What is required - Copy out exactly the stretch below, from the line with "nose: (51, 71)" through the line with "right shoulder: (383, 504)", both included; the pictures stay out.

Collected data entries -
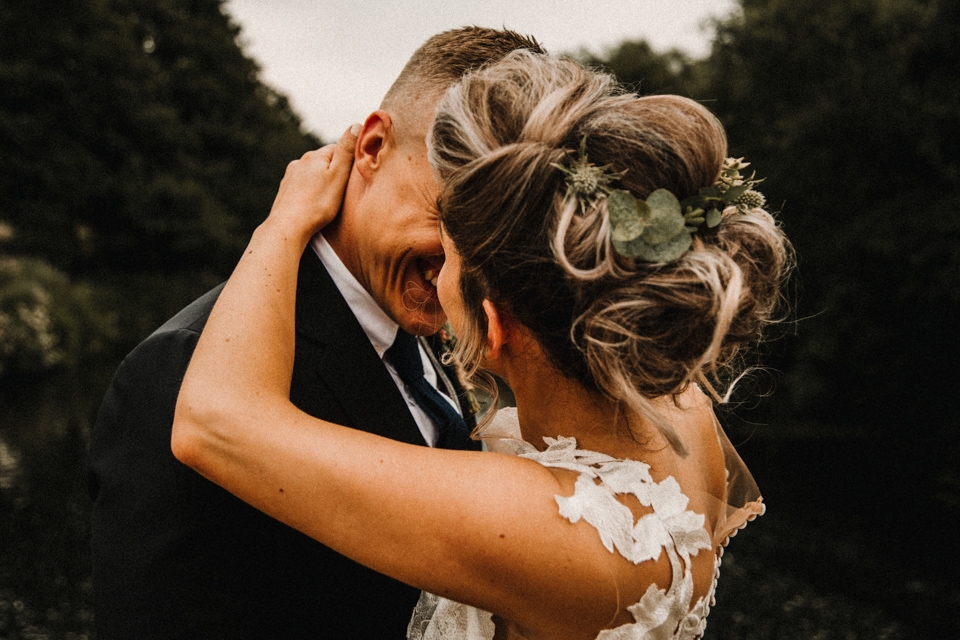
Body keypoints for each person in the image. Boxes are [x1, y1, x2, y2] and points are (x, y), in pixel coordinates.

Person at [172, 51, 792, 640]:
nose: (436, 271)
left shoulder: (544, 526)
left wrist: (283, 221)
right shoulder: (679, 405)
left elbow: (215, 422)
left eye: (449, 259)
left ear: (494, 327)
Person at [87, 27, 545, 639]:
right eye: (459, 211)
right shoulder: (185, 365)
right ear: (375, 145)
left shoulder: (423, 325)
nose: (478, 257)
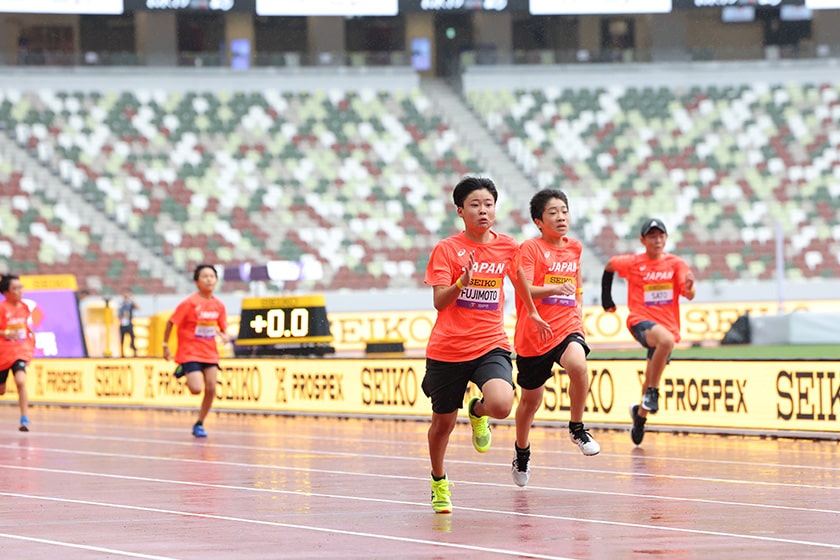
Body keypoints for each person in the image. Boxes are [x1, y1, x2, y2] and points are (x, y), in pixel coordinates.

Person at [422, 176, 552, 514]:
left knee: (502, 404)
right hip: (448, 350)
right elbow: (439, 302)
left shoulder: (508, 246)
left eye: (489, 204)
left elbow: (520, 281)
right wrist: (461, 283)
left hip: (490, 343)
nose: (483, 210)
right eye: (475, 205)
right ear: (460, 211)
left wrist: (534, 314)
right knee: (442, 426)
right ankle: (439, 480)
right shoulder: (447, 250)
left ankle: (477, 411)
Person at [511, 189, 600, 487]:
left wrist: (579, 313)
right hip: (534, 334)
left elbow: (575, 287)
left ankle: (577, 427)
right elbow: (524, 289)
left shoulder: (574, 248)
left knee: (578, 364)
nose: (561, 217)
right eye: (553, 212)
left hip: (565, 327)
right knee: (529, 403)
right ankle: (522, 451)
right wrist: (551, 289)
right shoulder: (530, 249)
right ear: (539, 221)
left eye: (564, 210)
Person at [601, 218, 696, 446]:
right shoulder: (633, 263)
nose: (658, 240)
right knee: (664, 342)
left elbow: (689, 294)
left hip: (668, 327)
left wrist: (691, 287)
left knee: (653, 369)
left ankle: (639, 416)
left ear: (666, 238)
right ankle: (652, 393)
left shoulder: (676, 264)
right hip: (640, 321)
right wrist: (607, 298)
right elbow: (609, 266)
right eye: (652, 236)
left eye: (661, 235)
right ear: (643, 240)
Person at [162, 264, 229, 438]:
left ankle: (199, 422)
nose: (209, 280)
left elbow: (222, 328)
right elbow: (171, 322)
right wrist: (165, 345)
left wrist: (225, 335)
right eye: (205, 276)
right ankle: (183, 368)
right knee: (196, 388)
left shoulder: (219, 306)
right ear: (197, 282)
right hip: (190, 352)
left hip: (210, 352)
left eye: (212, 276)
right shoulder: (189, 304)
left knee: (212, 387)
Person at [0, 274, 35, 432]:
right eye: (16, 288)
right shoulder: (2, 308)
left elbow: (26, 327)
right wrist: (6, 333)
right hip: (3, 353)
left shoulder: (24, 307)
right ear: (6, 292)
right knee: (1, 390)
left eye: (21, 287)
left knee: (20, 381)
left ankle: (24, 419)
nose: (20, 291)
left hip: (19, 351)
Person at [118, 289, 139, 357]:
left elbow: (138, 308)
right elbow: (118, 314)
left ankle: (134, 350)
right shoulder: (121, 304)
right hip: (122, 324)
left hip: (129, 324)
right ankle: (122, 353)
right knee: (122, 339)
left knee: (132, 337)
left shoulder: (130, 304)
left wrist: (132, 299)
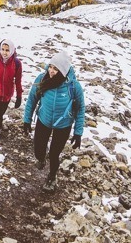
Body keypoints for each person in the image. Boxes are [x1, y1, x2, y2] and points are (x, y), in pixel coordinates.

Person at [22, 50, 86, 191]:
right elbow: (32, 99)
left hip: (63, 125)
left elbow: (80, 109)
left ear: (63, 70)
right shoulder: (42, 79)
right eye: (50, 66)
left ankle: (52, 177)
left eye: (56, 69)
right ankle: (41, 157)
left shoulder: (74, 87)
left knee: (54, 154)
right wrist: (27, 120)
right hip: (44, 120)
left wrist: (78, 132)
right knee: (38, 150)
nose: (51, 71)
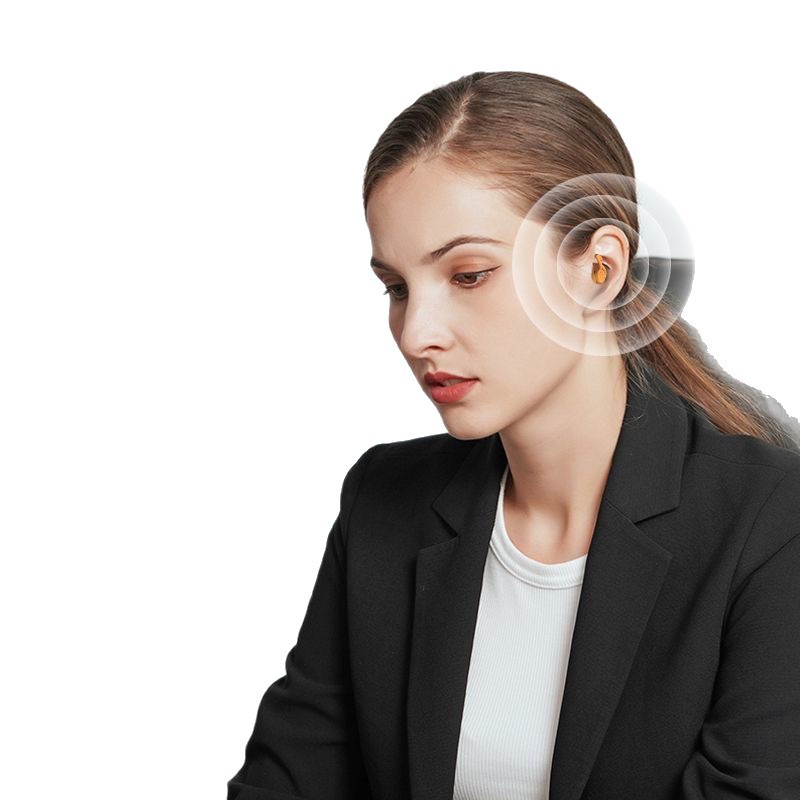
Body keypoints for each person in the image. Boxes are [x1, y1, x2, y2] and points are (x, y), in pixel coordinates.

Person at [226, 71, 800, 800]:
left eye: (468, 275)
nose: (416, 333)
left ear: (599, 269)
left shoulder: (772, 523)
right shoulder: (383, 504)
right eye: (396, 288)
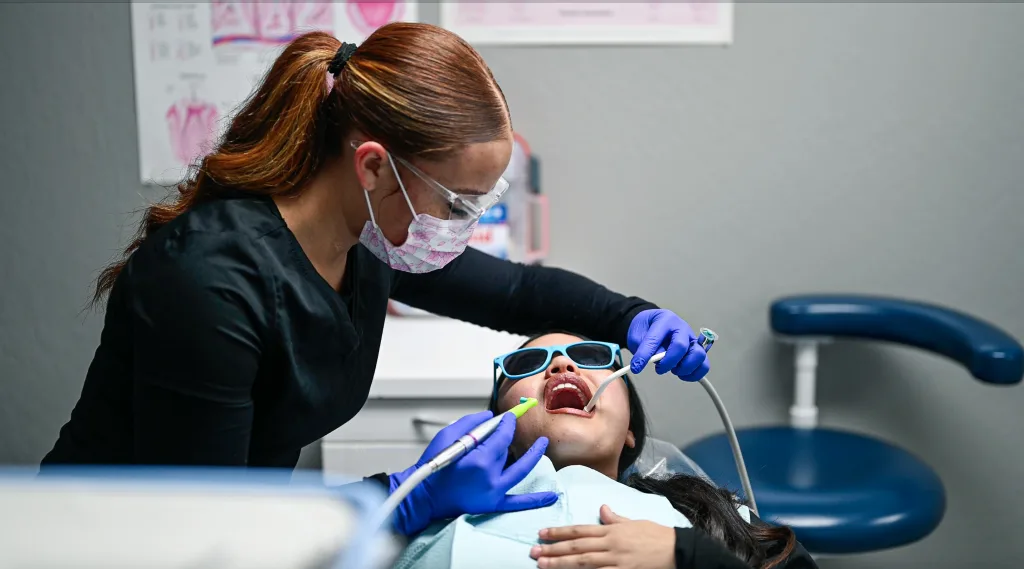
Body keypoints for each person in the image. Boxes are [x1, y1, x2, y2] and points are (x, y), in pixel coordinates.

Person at [40, 23, 710, 538]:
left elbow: (513, 292)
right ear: (372, 167)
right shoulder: (211, 286)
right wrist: (407, 492)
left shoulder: (363, 237)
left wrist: (630, 317)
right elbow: (214, 526)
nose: (461, 228)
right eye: (457, 205)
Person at [391, 332, 817, 569]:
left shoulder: (706, 517)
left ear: (630, 430)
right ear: (501, 429)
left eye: (589, 356)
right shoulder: (429, 517)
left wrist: (687, 556)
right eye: (527, 364)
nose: (561, 367)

Result of the exercise -
nose: (51, 71)
Body keypoints for each person in the image. Boxes are [x1, y1, x2, y2] and points are (x, y), in pixel coordinates.

Person at [226, 71, 800, 800]:
left eye: (468, 275)
nose: (416, 333)
left ear: (599, 269)
left shoulder: (772, 523)
right shoulder: (383, 504)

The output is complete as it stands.